Lloyd McDermott was 23 years of age when he made his Wallabies debut in 1962.
The Queenslander played two Tests for Australia against the All Blacks and a successful rugby test career seemed destined. However - Lloyd refused to tour South Africa in 1963 because of the countries' racist apartheid regime.
He objected to being classified as an "honorary white" - which was the only way he could enter the country and play union there.
“I did what I felt in my heart of hearts was, you know, not to go. Rain, hail or shine I didn't think the Wallabies should be touring, you know, because of the apartheid policies and you'll tour as an honorary white South African, you won't be touring as an Aboriginal, and you know, that didn't appeal to me,” he told The Point.
It was a stance that has inspired many since and it ultimately meant that he never played test rugby again. But Lloyd McDermott wouldn’t have changed a thing about his decision.
“No regrets at all. Even if I would have toured as an Aboriginal, I wouldn’t have enjoyed being anywhere there and seeing the black people on one side and the whites on the other,” he said.
He would go on to become Australia's first Indigenous barrister and later established the Lloyd McDermott Rugby Development Team working with young men and women to achieve their dreams with a focus on rugby, education, scholarships and leadership.
During South Africa's apartheid years from 1948 to 1994 the Wallabies toured the country to play the Springboks on four occasions.
But it was during those tours in the 1960's which opened the eyes of the "Wallaby Seven" - a group of non-Indigenous players (Jim Boyce, Anthony Abrahams, Paul Darveniza, Terry Forman, Barry McDonald, Jim Roxburgh and Bruce Taafe) who were shocked and appalled by the treatment of black South Africans in their own country.
All seven men would cop plenty of flak for their calls to boycott the 1971 Springbok tour of Australia.
Jim Boyce, is part of that historic seven, he played on the wing for the Wallabies against the Springboks on the 1963 tour there.
He remembers meeting the then South African Minister for Justice, John Vorster, who would later become Prime-Minister who proudly declaring to Jim that "no black man will ever wear the Springbok jersey".
“You never really realise how bad it is until you get there and how the country was absolutely split in two and how blacks and coloured people got such a raw deal out of the whole arrangement,” recalled Boyce.
Boyce kept his Springboks jumpers and they would play a massive part in the 1971 protests against the South African rugby side when it came to Australia.

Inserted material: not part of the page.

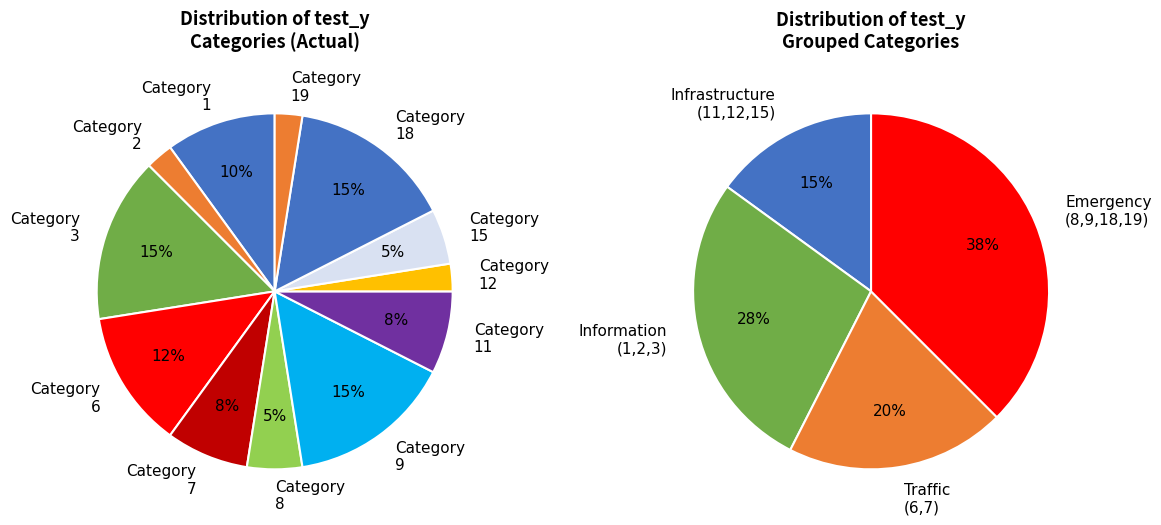

Between 1 and 12, which is larger?

1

“This was a larger issue than just South Africa, it actually had ramifications for how one thought about how Aboriginal people were being treated in Australia and how their history had been treated in the past,” he said.
Aboriginal activist and now professor at the Victorian University, Gary Foley, recalls those 1971 protests and how Aboriginal rights also became a focus of discussion alongside apartheid.
“At one of those rallies, Paul Coe, jumped and commandeered the microphone and issued a challenge to the members of the Australian Anti-Apartheid Movement. He said, you know, how is it that you people can come out here in these sorts of numbers on the streets of Australia in opposition to racism halfway around the planet and yet you ignore what's going on in this country.”
When the South Africans came to Sydney for the Test, Jim Boyce's old Springboks jerseys were handed out to Gary Foley, Paul Coe, Billy Craigie and Gary Williams to wear.
“It was the perfect opportunity for a bit of political theatre on our part and it proved to be extraordinarily effective. Well the NSW Special Branch of Police who saw us automatically assumed that we'd stolen them, so they grabbed both of us, dragged us inside the motel and paraded the entire South African rugby team in front of us demanding to know which one of them that we'd stolen these football jerseys off. And these South African rugby players were absolutely furious.”
Foley says the '71 protests lead into much larger land rights action on the streets in 1972 and the establishment of the Aboriginal Tent Embassy on the lawns of Old Parliament House in Canberra.
“That led to the Australian Prime Minister at the time, Billy McMahon, becoming so nervous that he felt compelled in January 1972 to make his ill-fated statement on Aboriginal land rights - which triggered the Aboriginal Embassy the next day. You know, the Aboriginal Embassy was the most effective Aboriginal protest of the entire 20th century.”
After the extensive sporting and economic bans, Apartheid fell and South Africa returned to the international rugby scene in 1992. The country won the 1995 Rugby World Cup and were victorious again in 2007.
The Aboriginal Tent Embassy still stands proud on the lawns of the Old Parliament House in Canberra where it remains a symbol of Indigenous rights and the ongoing struggle for our people.